Specific Aim 2. To validate imaging, proteomic, and genetic biomarkers that will improve
classification of TBI, permit appropriate selection and stratification of patients for
clinical trials, and contribute to the development of a new taxonomy for TBI. The
Investigators hypothesize that validated imaging, proteomic, and genetic biomarkers will
permit improved patient classification, beyond traditional categories of mild, moderate and
severe TBI.
Subaim 2.1. To establish prognostic imaging biomarkers for TBI based on patho-anatomic
analysis of CT and MRI, as well as quantitative MR volumetrics, diffusion tensor imaging
(DTI), and resting state functional MRI (R-fMRI).
Subaim 2.2. To identify blood-based biomarkers that will provide additional diagnostic and
prognostic information with which to identify TBI phenotypes that can be targeted by specific
therapies.
Subaim 2.3. To identify common polymorphisms in candidate genes associated with outcome after
TBI, and to elucidate causal molecular mechanisms of injury, response, and repair.
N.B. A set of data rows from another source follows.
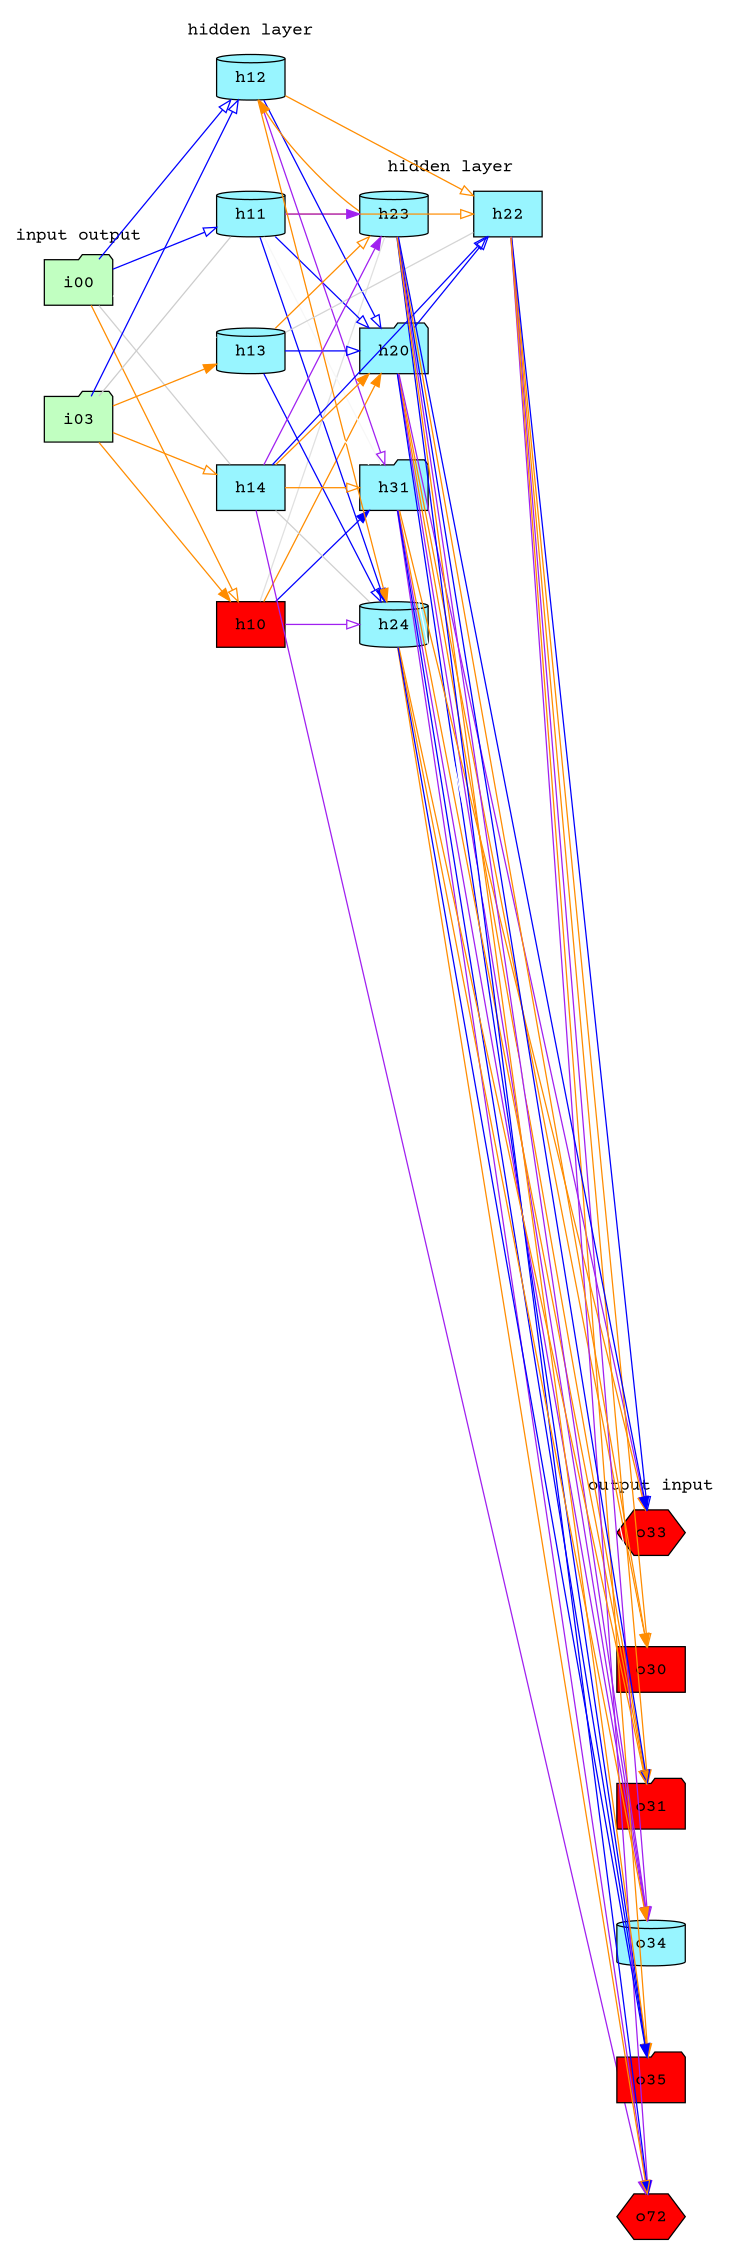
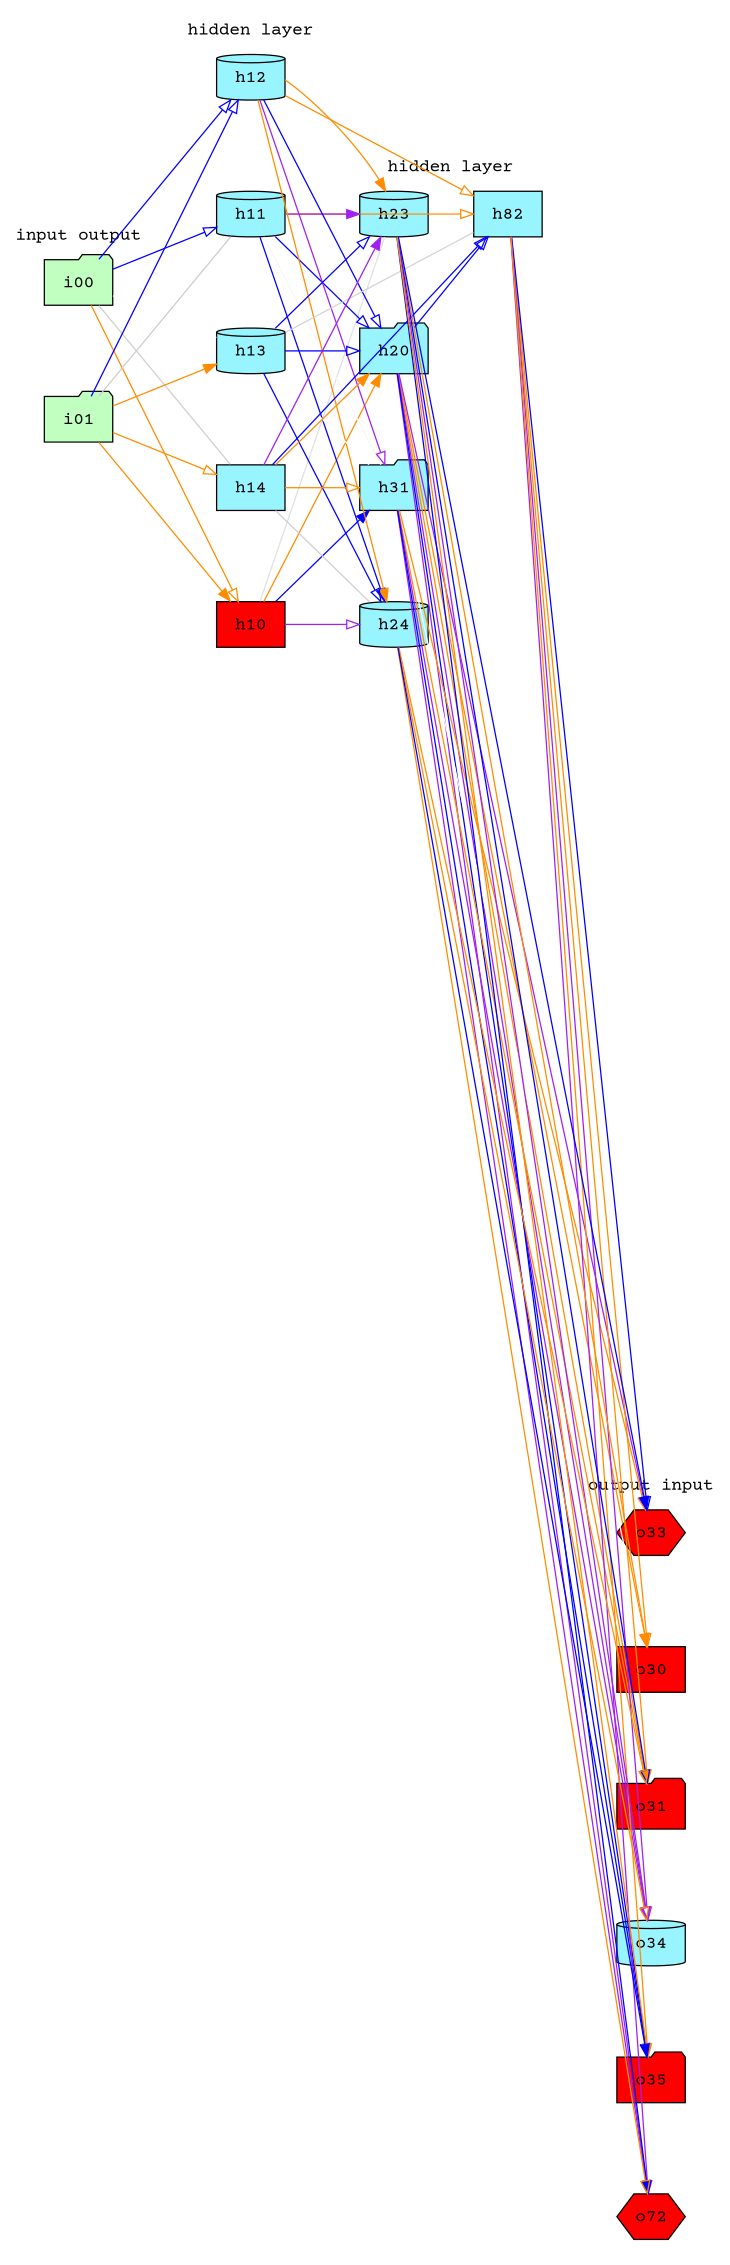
  digraph {
    fontname="Courier Prime"
    nodesep=1
    penwidth=0
    rankdir=LR
    splines=line
    node [fillcolor=cadetblue1 fixedsize=true fontname="Courier Prime" shape=folder style=filled]
    edge [arrowhead=onormal color=darkorange fontname="Courier Prime" labeldistance=4]
    i00 [fillcolor=darkseagreen1]
-   i01 [fillcolor=darkseagreen1 label=i03]
+   i01 [fillcolor=darkseagreen1]
    h10 [fillcolor=red1 shape=box]
    h11 [shape=cylinder]
    h12 [shape=cylinder]
    h13 [shape=cylinder]
    h14 [shape=box]
    h20
    n9 [label=h31]
-   h22 [shape=box]
+   h22 [shape=box label=h82]
    h23 [shape=cylinder]
    h24 [shape=cylinder]
    o30 [fillcolor=red1 shape=box]
    o31 [fillcolor=red1]
    n15 [fillcolor=red1 label=o72 shape=hexagon]
    o33 [fillcolor=red1 shape=hexagon]
    o34 [shape=cylinder]
    o35 [fillcolor=red1]
    subgraph cluster_1 {
      label="input output"
      rank=same
      i00
      i01
    }
    subgraph cluster_2 {
      label="hidden layer"
      rank=same
      h10
      h11
      h12
      h13
      h14
    }
    subgraph cluster_3 {
      label="hidden layer"
      rank=same
      h20
      n9
      h22
      h23
      h24
    }
    subgraph cluster_4 {
      label="output input"
      rank=same
      o30
      o31
      n15
      o33
      o34
      o35
    }
    i00 -> h10
    i00 -> h11 [color=blue]
    i00 -> h12 [color=blue]
    i00 -> h13 [arrowhead=none color=gray100]
    i00 -> h14 [arrowhead=none color=gray81]
    i01 -> h10 [arrowhead=normal]
    i01 -> h11 [arrowhead=none color=gray80]
    i01 -> h12 [color=blue]
    i01 -> h13 [arrowhead=normal]
    i01 -> h14
    h10 -> h20 [arrowhead=normal]
    h10 -> n9 [arrowhead=normal color=blue]
    h10 -> h23 [arrowhead=none color=gray88]
    h10 -> h24 [color=purple]
    h11 -> h20 [color=blue]
    h11 -> n9 [arrowhead=none color=gray97]
    h11 -> h22
    h11 -> h23 [arrowhead=normal color=purple]
    h11 -> h24 [arrowhead=normal color=blue]
    h12 -> h20 [color=blue]
    h12 -> n9 [color=purple]
    h12 -> h22
-   h23 -> h12 [arrowhead=normal]
+   h12 -> h23 [arrowhead=normal]
    h12 -> h24 [arrowhead=normal]
    h13 -> h20 [color=blue]
    h13 -> n9 [arrowhead=none color=gray100]
    h13 -> h22 [arrowhead=none color=gray83]
-   h13 -> h23
+   h13 -> h23 [color=blue]
    h13 -> h24 [color=blue]
    h14 -> h20 [arrowhead=normal]
    h14 -> n9
    h14 -> h22 [color=blue]
    h14 -> h23 [arrowhead=normal color=purple]
    h14 -> h24 [arrowhead=none color=gray81]
    h20 -> h22 [color=blue]
    h20 -> o30 [arrowhead=normal]
    h20 -> o31
-   h14 -> n15 [arrowhead=normal color=purple]
+   h20 -> n15 [arrowhead=normal color=purple]
    h20 -> o33 [color=purple]
    h20 -> o34 [color=purple]
    h20 -> o35 [color=blue]
    n9 -> o30 [arrowhead=none color=gray100]
    n9 -> o31
    n9 -> n15 [color=purple]
    n9 -> o33
    n9 -> o34 [color=purple]
    n9 -> o35 [color=blue]
    h22 -> o30
    h22 -> o31 [arrowhead=normal]
    h22 -> n15 [color=purple]
    h22 -> o33 [color=blue]
    h22 -> o34 [color=purple]
    h22 -> o35 [arrowhead=normal]
    h23 -> o30 [arrowhead=normal]
    h23 -> o31 [color=blue]
    h23 -> n15 [arrowhead=normal color=blue]
    h23 -> o33 [arrowhead=normal color=blue]
    h23 -> o34 [color=purple]
    h23 -> o35
    h24 -> o31
    h24 -> n15
-   h24 -> o34 [arrowhead=normal]
+   h24 -> o34
    h24 -> o35 [arrowhead=normal color=blue]
  }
Subaim 2.4. To construct a multidimensional TBI classification system incorporating data from
multiple domains that will define homogeneous classes of patients suitable for clinical trial
inclusion.
Specific Aim 3. To evaluate a flexible outcome assessment battery comprised of a broad range
of TBI common data elements that enables assessment of multiple outcome domains across all
phases of recovery and at all levels of TBI severity. When compared with the current gold
standard, the Glasgow Outcome Scale Extended (GOSE), the Investigators hypothesize that a
flexible and more discriminating outcome battery reflecting multiple functional domains will
more precisely and efficiently capture outcomes across the course of recovery, at all levels
of TBI severity.
Subaim 3.1. To improve the granularity and breadth of TBI outcomes using a flexible outcome
assessment battery that enables basic neurocognitive assessment in subjects too impaired to
undergo standard neuropsychological testing, and comprehensive assessment of cognition,
functional status, mental health, social participation, and quality of life in those
cognitively intact enough to provide valid results.
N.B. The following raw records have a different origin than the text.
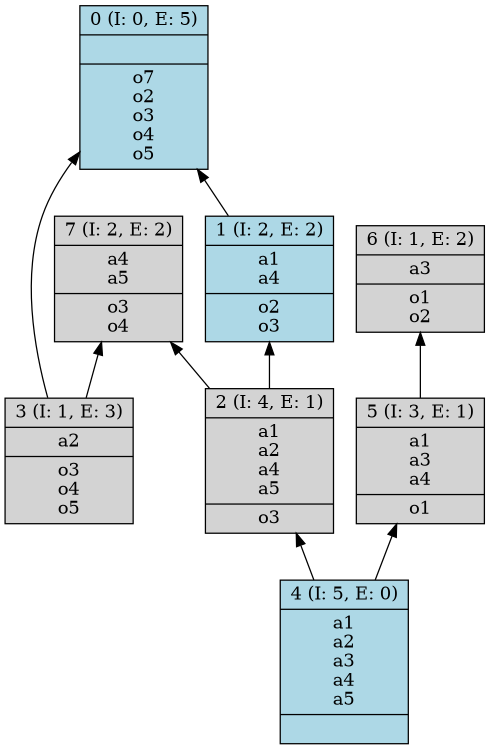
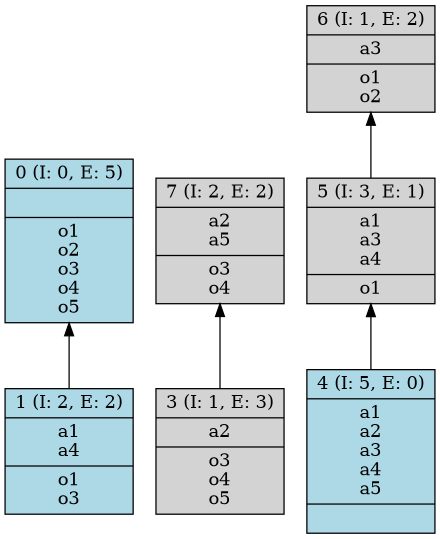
  digraph {
    rankdir=BT
    node [shape=record style=filled]
-   n1 [fillcolor=lightblue label="{0 (I: 0, E: 5)||o7\no2\no3\no4\no5\n}"]
-   n2 [fillcolor=lightblue label="{1 (I: 2, E: 2)|a1\na4\n|o2\no3\n}"]
-   n3 [label="{2 (I: 4, E: 1)|a1\na2\na4\na5\n|o3\n}"]
-   n4 [label="{7 (I: 2, E: 2)|a4\na5\n|o3\no4\n}"]
+   n1 [fillcolor=lightblue label="{0 (I: 0, E: 5)||o1\no2\no3\no4\no5\n}"]
+   n2 [fillcolor=lightblue label="{1 (I: 2, E: 2)|a1\na4\n|o1\no3\n}"]
+   n4 [label="{7 (I: 2, E: 2)|a2\na5\n|o3\no4\n}"]
    n5 [label="{3 (I: 1, E: 3)|a2\n|o3\no4\no5\n}"]
    n6 [fillcolor=lightblue label="{4 (I: 5, E: 0)|a1\na2\na3\na4\na5\n|}"]
    n7 [label="{5 (I: 3, E: 1)|a1\na3\na4\n|o1\n}"]
    n8 [label="{6 (I: 1, E: 2)|a3\n|o1\no2\n}"]
    n2 -> n1
-   n3 -> n2
-   n3 -> n4
-   n5 -> n1
    n5 -> n4
-   n6 -> n3
    n6 -> n7
    n7 -> n8
  }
Subaim 3.2. To determine the efficiency of a flexible outcome assessment battery, as compared
with the GOSE, in reducing sample sizes needed to detect differences between groups.
Subaim 3.3. To identify specific TBI phenotypes amenable to targeted interventions, by
relating patient classification factors (Subaim 2.4) to different outcome factor scores
(Subaim 3.1).
Specific Aim 4. To determine which tests, treatments, and services are effective and
appropriate for which TBI patients, and use this evidence to recommend practices that offer
the best value. The Investigators will use established comparative effectiveness research
(CER) and health economics methods to evaluate the ability of each clinical practice to
improve outcomes while containing costs.
Subaim 4.1. To identify patients currently admitted to an ICU who could be safely and
effectively cared for in a floor bed or discharged home with outpatient management, and to
estimate the health and economic impact of changing the management of these patients.
Subaim 4.2. To determine whether routine follow up improves TBI outcomes and minimizes their
economic burden.
Subaim 4.3. To assess variability in management of patients taking antiplatelet agents at the
time of TBI, and the effect of management on progression of intracranial hemorrhage, need for
craniotomy, and outcome.
The Investigators expect that achievement of these Specific Aims will advance our
understanding of TBI, improve clinical trial design, lead to more effective patient-specific
treatments, and improve outcome after TBI.